[Date Prev][Date Next][Thread Prev][Thread Next][Date Index][Thread Index]

Re: Problems reading NetCDF data - get NaNs





Jon Blower wrote:
Hi John,

we no longer allow uploading (*&!%# security). Can you put it on an HTTP or FTP server on your end?


Unfortunately I'm working at home so my only link to my FTP server is
through a slow (encrypted) VPN connection - it's an 80MB file and
would take about an hour to upload.  I'll start uploading it and email
you when it's there (might be a little while, I'll wait till I knock
off for the day before starting the upload or it kills my network
connection).


We are working on new docs for our upcoming workshop. what are the gist of your questions?


OK, here goes - As you might know, a Web Map Service is a service that
allows clients to request maps, which might be in a number of
coordinate reference systems (CRSs), bounding boxes and sizes.  I want
to write a WMS (which I'm calling ncWMS) that produces map images from
CF-compliant NetCDF files.  These files will themselves have data in a
number of CRSs (lat-lon, rotated-pole, equal-area etc).

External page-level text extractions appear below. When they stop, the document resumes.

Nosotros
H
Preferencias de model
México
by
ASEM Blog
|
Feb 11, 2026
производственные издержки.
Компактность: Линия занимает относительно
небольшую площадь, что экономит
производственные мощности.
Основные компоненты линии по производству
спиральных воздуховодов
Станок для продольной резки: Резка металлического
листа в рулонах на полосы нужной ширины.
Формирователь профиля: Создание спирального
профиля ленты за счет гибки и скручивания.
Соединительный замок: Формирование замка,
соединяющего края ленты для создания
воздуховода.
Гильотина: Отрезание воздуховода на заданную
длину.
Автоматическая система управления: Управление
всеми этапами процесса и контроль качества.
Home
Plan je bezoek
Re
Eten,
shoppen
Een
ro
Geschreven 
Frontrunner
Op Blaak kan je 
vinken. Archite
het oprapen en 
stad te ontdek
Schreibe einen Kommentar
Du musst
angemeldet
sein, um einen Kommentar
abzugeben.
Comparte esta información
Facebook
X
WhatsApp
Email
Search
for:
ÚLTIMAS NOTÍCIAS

I know that nj22 has support for various CRSs and a pluggable
architecture for others.  The issue with ncWMS is that the images must
be produced quickly, in order to support interactive websites like the
one I sent you the link to before.  The problems with many existing
WMS implementations is either poor NetCDF support, or they are very
slow at producing images.

I'm trying to think of a way to produce images efficiently for general
CRSs (it's easy for some simple cases).  The problem seems to hinge on
being able to extract from disk:
1) as little data as possible (data extraction is often the slowest
step).  I.e. I don't want to extract a 1000x1000 area of data for a
100x100 picture.
2) contiguous chunks of data where possible

A key part of the software is being able to map between points in the
CRS of the *request* to equivalent (nearest) points in the CRS of the
*data object*.  To do this I translate all the points in the request
CRS into lat-lon coordinates (which is sometimes trivial), then find
the corresponding points in the data, i.e. there's an intermediate
step.

That's all background.  I have some specific questions:

1)  Can I translate directly from one CRS to another without going
through an intermediate lat-lon point?  I guess I'm asking if
Coordinate Transforms can be combined (matrix multiplication?)

No, these projections are highly nonlinear, and so dont compose.


2) If I have a dataset in a "funny" CRS such as rotated-pole and I
want to find the data point at a given lat-lon point, how do I do it?
I'm aware of the method GridCoordSys.findXYCoordElement() but this
takes coordinate points as its input, not lat-lon.  I guess I need
another method before this to translate from lat-lon to coordinate
space?

yes, you can use projection.latLonToProj(LatLonPoint latlon), then use 
GridCoordSys.findXYCoordElement()
but that will be very slow if you do it at every point!

the problem is you want to reproject from the CRS of the data to some other 
CRS. I dont know how to do that most efficiently. Dont they also give you the 
resolution and the bounds of the image that they want? If so, I might treat it 
as an image drawing problem. I used to have some code that created gridded 
images for any data in an arbitrary CRS. It was good enough to compute the 4 
corners of each grid cell in the new CRS, and drawing them to a BufferedImage. 
Better would be to resample/interpolate each pixel. there may be some way to 
pregenerate some mapping polynomials for all the possible transformations that 
you need.

sorry i dont know, you could try asking some graphics groups, im sure there are 
some known solutions out there.


3) I notice some changes between 2.2.16 and 2.2.17.  Would you
recommend that I use 2.2.17 now?

yes, its almost ready to be stable version 2.2.18, and has lots of bug fixes.


4) Just a point rather than a question: the
CoordinateAxis1D.findCoordElement() method is inefficient - in the
case of regular axes the method could be very quick and even for
irregular axes it could be much faster with a binary search.  I can
implement this and submit the changes to you if you would like - I
will have to make the changes anyway because at the moment the
findCoordElement() method is a rate-limiting step in my code! ;-)

sure, that'd be great.

have you looked at findCoordElement(double pos, int lastIndex) ?


That's probably it for now (I probably have more)!  I could implement
these things in an ad hoc way, but I'd much rather build on the nj22
libs as much as possible - that way my app can stay simple.  Thanks
very much for all your work on nj22, I think it's excellent.